Fast forward to today. We have audio DACs (largely used by engineering insophisticates or troglodytes). We also have industrial DACs which are faster, and far more accurate. Accurate you say? You bet. There are two specs that inexpensively designed audio DACs leave unspecified. DNL and INL. I don't want to turn this into a tech wiki, but those specs are less than 1LSB on both the AD5791. DACs unspecified thusly are prone to errors much higher than -110 db, possibly as high as -6db according to which code is problematical. This is why cheaply designed audio DACs are totally unsuited for weapons (missile can hit the orphanage instead of the real target) or medical imaging (Doc is going to think cancer is metastasized when it isn't or in the wrong place). Industrial DACs are just like 6DJ8s – you get faster conversions and far more accuracy. THERE IS NO INHERENT ADVANTAGE IN USING AN AUDIO DAC FOR AUDIO EXCEPT COST – PERIOD. Again, I am savaged by trogs and Luddies on using industrial DACs for all of the wrong reasons – see immediately below.

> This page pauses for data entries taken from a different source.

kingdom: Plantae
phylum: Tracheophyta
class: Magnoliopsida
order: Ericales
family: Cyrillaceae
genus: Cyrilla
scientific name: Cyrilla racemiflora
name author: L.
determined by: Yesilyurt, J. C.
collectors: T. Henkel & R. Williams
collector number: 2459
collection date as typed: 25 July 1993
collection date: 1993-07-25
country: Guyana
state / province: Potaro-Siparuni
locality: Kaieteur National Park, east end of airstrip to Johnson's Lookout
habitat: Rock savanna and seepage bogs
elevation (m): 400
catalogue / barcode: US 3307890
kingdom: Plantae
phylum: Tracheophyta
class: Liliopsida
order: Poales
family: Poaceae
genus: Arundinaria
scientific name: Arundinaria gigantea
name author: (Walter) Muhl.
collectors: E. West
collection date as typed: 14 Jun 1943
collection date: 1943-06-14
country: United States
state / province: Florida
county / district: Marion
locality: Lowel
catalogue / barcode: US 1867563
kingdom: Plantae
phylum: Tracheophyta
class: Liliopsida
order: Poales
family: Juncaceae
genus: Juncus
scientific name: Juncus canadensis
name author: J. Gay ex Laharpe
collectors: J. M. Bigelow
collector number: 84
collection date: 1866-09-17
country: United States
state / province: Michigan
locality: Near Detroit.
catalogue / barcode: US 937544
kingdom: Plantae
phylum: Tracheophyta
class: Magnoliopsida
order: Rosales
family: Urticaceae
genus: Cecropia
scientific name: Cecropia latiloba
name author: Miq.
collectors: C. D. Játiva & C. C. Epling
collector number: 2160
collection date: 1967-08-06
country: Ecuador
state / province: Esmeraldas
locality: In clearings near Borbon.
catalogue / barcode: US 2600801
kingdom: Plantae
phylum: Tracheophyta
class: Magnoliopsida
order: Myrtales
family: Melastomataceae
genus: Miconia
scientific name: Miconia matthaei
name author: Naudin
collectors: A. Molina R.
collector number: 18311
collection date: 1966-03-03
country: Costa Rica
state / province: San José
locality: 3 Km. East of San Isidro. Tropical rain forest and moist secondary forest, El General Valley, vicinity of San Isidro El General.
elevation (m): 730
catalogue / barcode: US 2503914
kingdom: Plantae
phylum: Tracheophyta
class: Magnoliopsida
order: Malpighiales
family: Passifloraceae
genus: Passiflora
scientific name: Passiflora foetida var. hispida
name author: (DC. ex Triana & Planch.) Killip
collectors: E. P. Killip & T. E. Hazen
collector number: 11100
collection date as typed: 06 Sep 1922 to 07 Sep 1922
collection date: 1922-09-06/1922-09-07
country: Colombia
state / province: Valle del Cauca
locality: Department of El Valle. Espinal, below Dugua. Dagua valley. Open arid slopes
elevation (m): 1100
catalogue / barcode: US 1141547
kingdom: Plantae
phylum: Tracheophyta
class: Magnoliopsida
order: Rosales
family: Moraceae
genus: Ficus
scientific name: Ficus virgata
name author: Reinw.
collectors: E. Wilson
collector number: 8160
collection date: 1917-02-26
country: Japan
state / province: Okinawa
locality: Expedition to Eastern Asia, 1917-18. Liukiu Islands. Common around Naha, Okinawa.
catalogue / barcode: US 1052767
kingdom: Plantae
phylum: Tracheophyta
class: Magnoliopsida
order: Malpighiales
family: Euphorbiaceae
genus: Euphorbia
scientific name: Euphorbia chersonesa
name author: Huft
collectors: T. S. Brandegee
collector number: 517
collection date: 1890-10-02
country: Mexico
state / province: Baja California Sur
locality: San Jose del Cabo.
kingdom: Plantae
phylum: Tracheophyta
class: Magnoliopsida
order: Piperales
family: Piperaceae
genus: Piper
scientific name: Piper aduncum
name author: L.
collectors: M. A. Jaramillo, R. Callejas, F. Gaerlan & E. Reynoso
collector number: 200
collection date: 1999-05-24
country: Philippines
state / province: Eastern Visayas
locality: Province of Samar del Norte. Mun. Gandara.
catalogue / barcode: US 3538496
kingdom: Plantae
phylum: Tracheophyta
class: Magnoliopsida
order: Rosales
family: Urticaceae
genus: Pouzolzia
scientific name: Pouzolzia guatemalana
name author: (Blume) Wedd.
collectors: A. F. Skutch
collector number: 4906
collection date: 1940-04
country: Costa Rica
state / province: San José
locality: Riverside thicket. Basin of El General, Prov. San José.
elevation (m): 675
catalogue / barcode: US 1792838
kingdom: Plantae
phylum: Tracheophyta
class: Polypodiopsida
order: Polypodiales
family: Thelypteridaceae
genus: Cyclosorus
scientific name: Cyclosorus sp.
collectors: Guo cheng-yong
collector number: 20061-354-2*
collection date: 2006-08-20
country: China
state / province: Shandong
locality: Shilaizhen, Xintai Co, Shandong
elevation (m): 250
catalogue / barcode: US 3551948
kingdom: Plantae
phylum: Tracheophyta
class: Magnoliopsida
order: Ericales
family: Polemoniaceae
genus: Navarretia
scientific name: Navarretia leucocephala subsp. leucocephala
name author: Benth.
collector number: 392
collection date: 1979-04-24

2. The alleged Yggy AD5791 glitch problem. A repro of Atomic Bob's Yggy -90db sine wave was presented characterizing the glitch as massive. A number of posters there become fully erect and piled on to the incorrect notion that the AD5791 has a glitching problem. It is unfortunate that those accusations are not only based in bullschiit, but the accusers are so lame they are not even aware they are wrong.
The glitch referred to on the AD5791 data sheet occurs once per conversion – that's once every 2.5 to 2.8 microseconds or so. The glitch displayed on the other forum occurs every 500 microseconds. It seems these geniuses have not enough fingers and toes to count. Either that or they really cannot read sophisticated DAC data sheets.
The glitch pointed out (and agreed to by me as glitch before my surgery) is DAC glitch proper to multibit DACs driven by 2s compliment math at zero crossings, already pointed out by one poster, but ignored by many on this thread in their haste to condemn the DAC. This glitch worsens with lowering decoded output on any mb DAC.
The rest of the world deals with this zero crossing phenomenon is by adding dither, which is random noise just above the level of the glitch. This can either be done on purpose digitally or accidentally with an overly noisy analog section.
It is ordinary to employ dither. For the record, there is no dither employed in the Yggy. Then again, the Yggy in not an ordinary DAC. As of yet, I am not convinced that dither is the best to do. That is why the zero crossing is so obvious. If this changes, it is a trivial software upgrade.
I'm done. Perhaps my accusers may study 2s compliment math, dither, and R2R zero crossing glitches, and sophisticated DACs in particular before they jump on me again.